● **Selected excerpt**:
#####

Basics¶
The fundamental data structure in catln is a named tuple of the format tupleType(argTypeA argNameA = argValA, argTypeB argNameB = argValB, ...)
. As the arguments can themselves be tuples, this forms a typed tree structure.
This format can be used to represent both code and data. For example, addInts(Int left, Int right)
would be a tuple for the addition function. Something like Point(Int x, Int y)
could represent a simple data type.
In addition to the data tuples, there are also arrows which convert one tuple format to another. For example, there could be an arrow addInts(Int left, Int right) -> Int
that applies the integer addition operation. These arrows can match complicated patterns involving the data themselves, and even patterns involving the composition of multiple functions. Arrows can even take the same input tuple to multiple output tuples.
Objects¶
In Catln, objects are used to define the allowed types of tuples. Each object behaves similar to a product type or a cross product. To give some examples, let me explain the two ways objects can be created: function and data types.
A function declaration looks like:
addInts(Int left, Int right) -> Int
This is an object that consists of a single product with two arguments. For now, ignore the return value.
If you overload a function, it creates two objects that share the same name, but with different arguments.
add(Int left, Int right) -> Int
add(Float left, Float right) -> Float
It is also possible to create a data type as an object. Each data declaration also creates a single object.
data ComplexInt(Int real, Int irrational)
Type Classes¶
Along with objects, Catln also has type classes. Each type class corresponds to the combination of one or more objects. If each object is a product, the type class is a union of products. The type class can also be thought of as a boolean property where a tuple has a set of type classes that it matches.
Type classes can be used to represent common properties and behaviors across multiple objects. It is analogous to enums, interfaces, and parent classes in object oriented classes. It also corresponds to both sum types and type classes in Haskell.
There are two different kinds of type classes: sealed and unsealed. A sealed type class is one where the allowed objects are fixed at creation. One example is this optional int type:
data OptionalInt = Some(Int val) | Nothing
Because they are fixed, sealed type classes can be used for pattern matching and enums.
Unsealed type classes are used to represent unions that can be extended later. This corresponds to the interface or type class.

#####

● **Source data**:
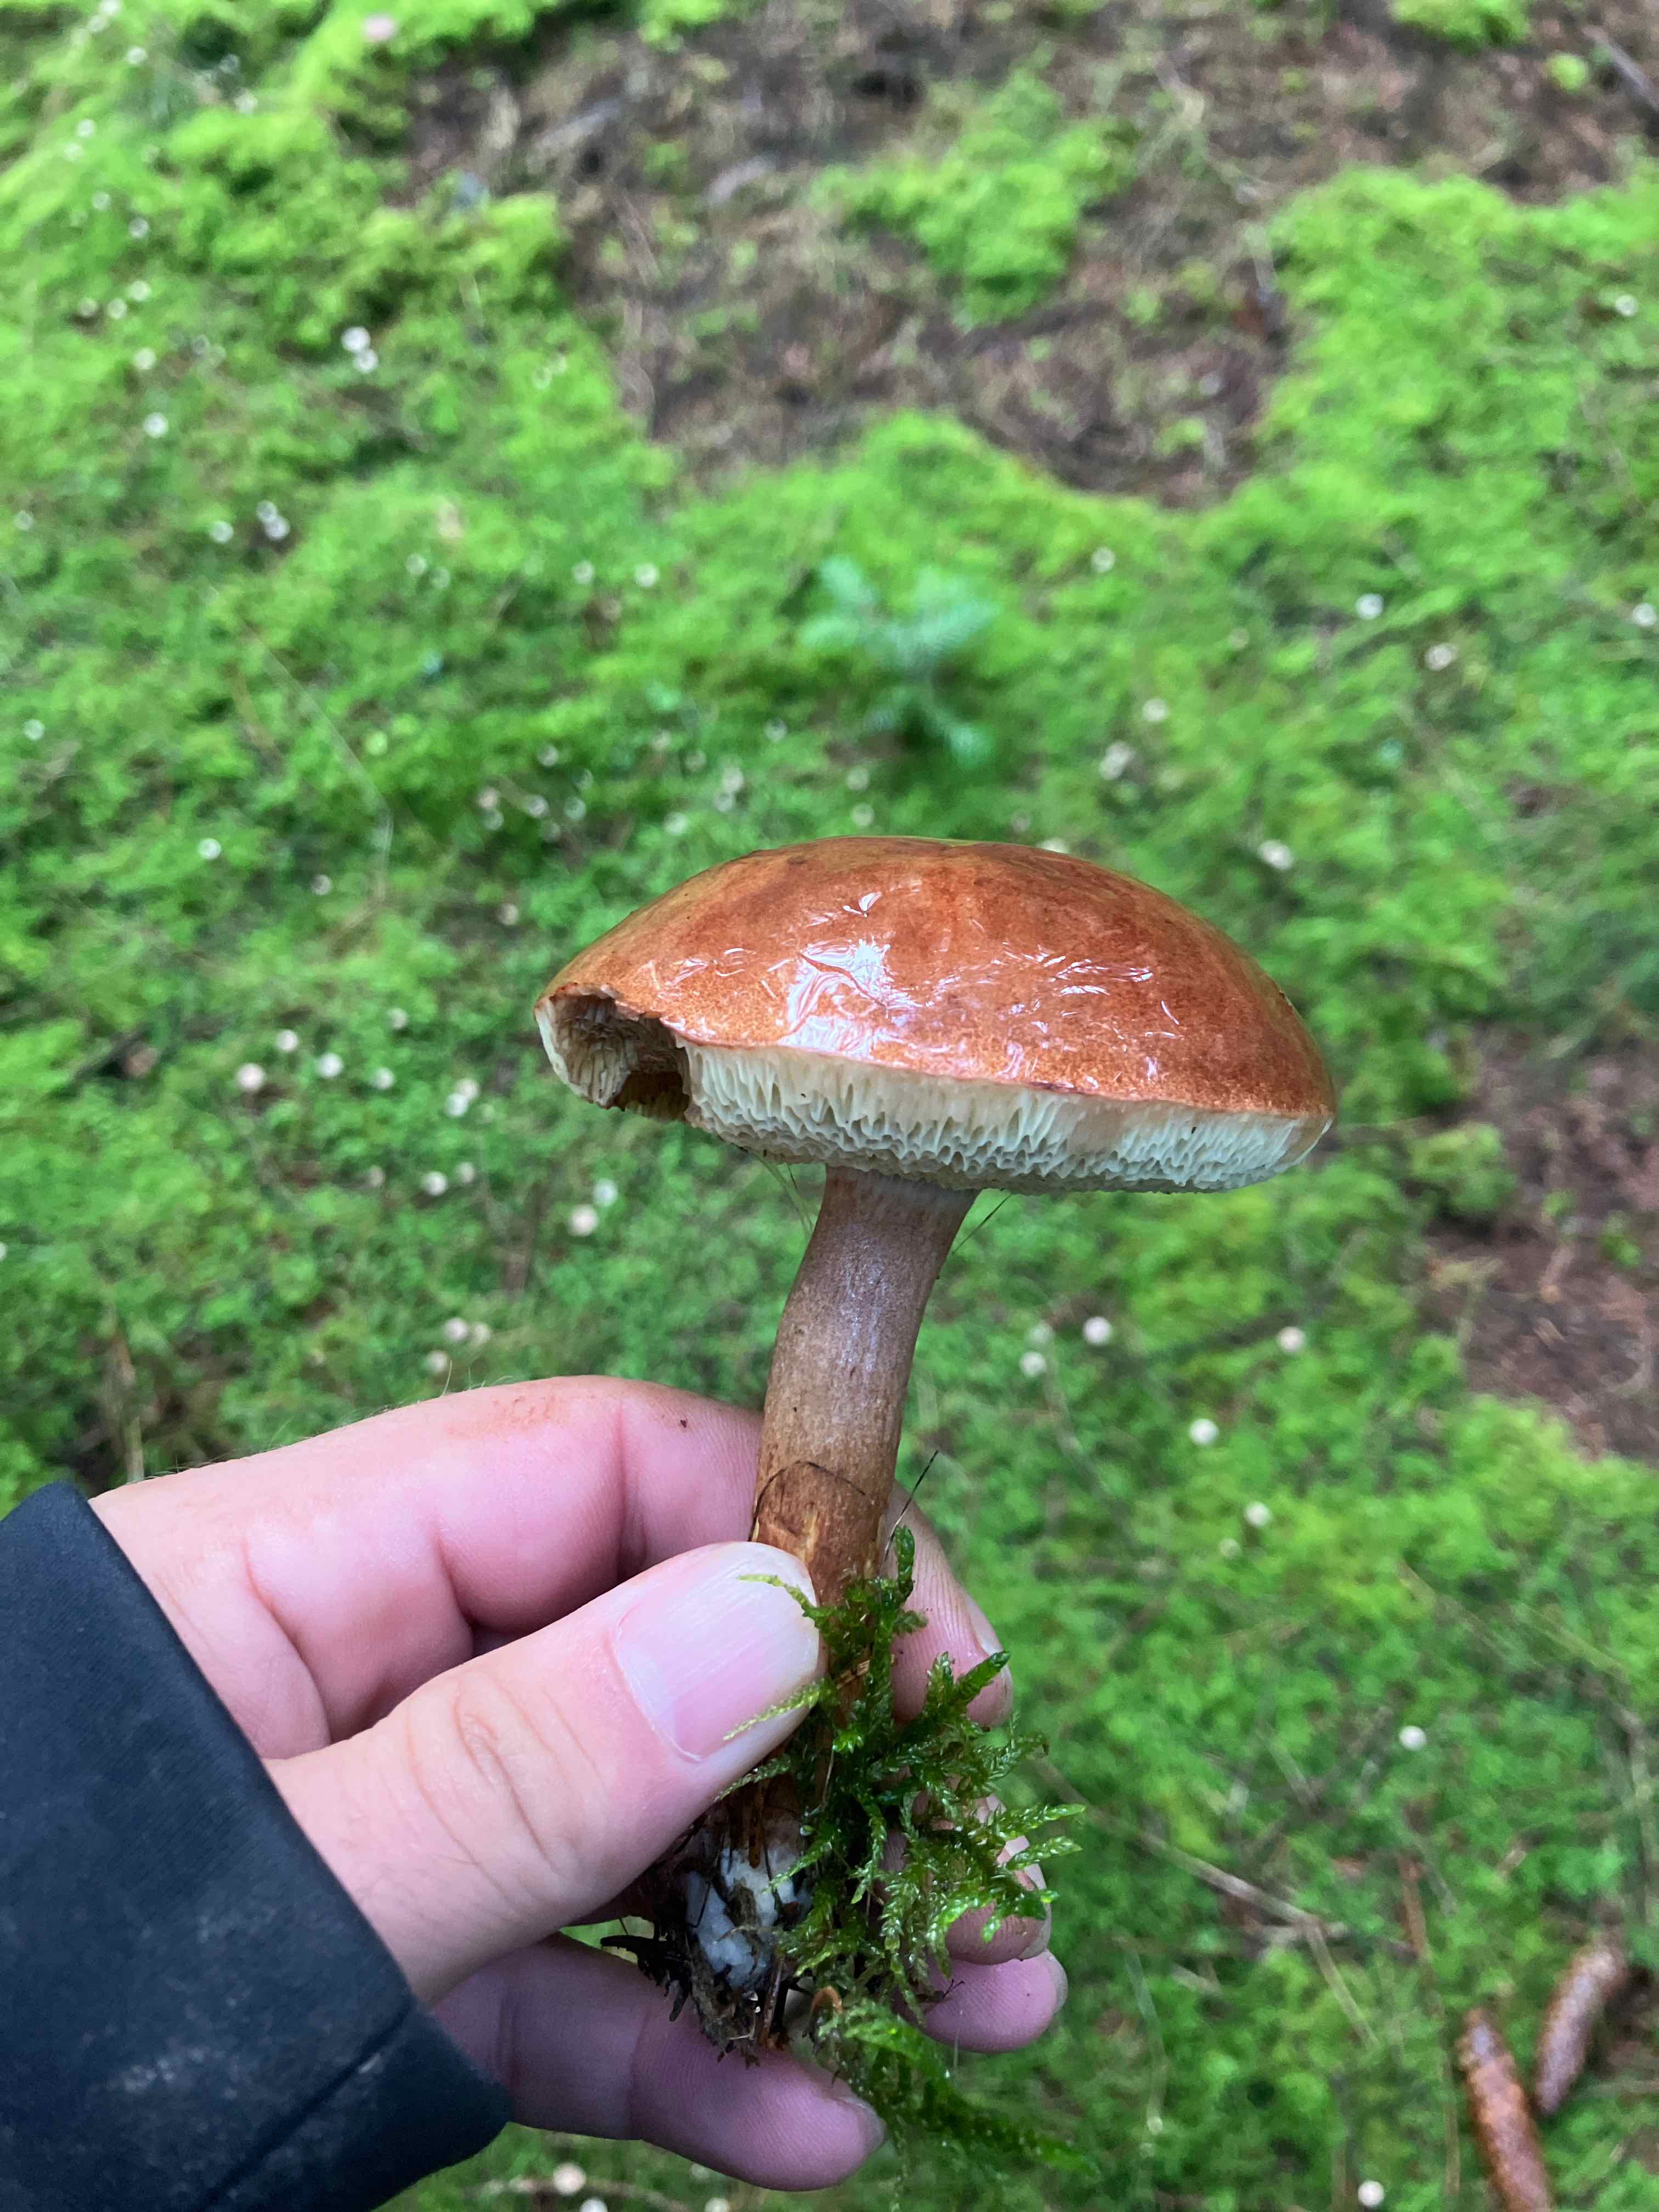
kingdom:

#####

● **What is needed**: Write out the stretch of the Catln basics page from "In addition to" through "the return value.", word for word.

● **Output of the exercise**:
In addition to the data tuples, there are also arrows which convert one tuple format to another. For example, there could be an arrow addInts(Int left, Int right) -> Int
that applies the integer addition operation. These arrows can match complicated patterns involving the data themselves, and even patterns involving the composition of multiple functions. Arrows can even take the same input tuple to multiple output tuples.
Objects¶
In Catln, objects are used to define the allowed types of tuples. Each object behaves similar to a product type or a cross product. To give some examples, let me explain the two ways objects can be created: function and data types.
A function declaration looks like:
addInts(Int left, Int right) -> Int
This is an object that consists of a single product with two arguments. For now, ignore the return value.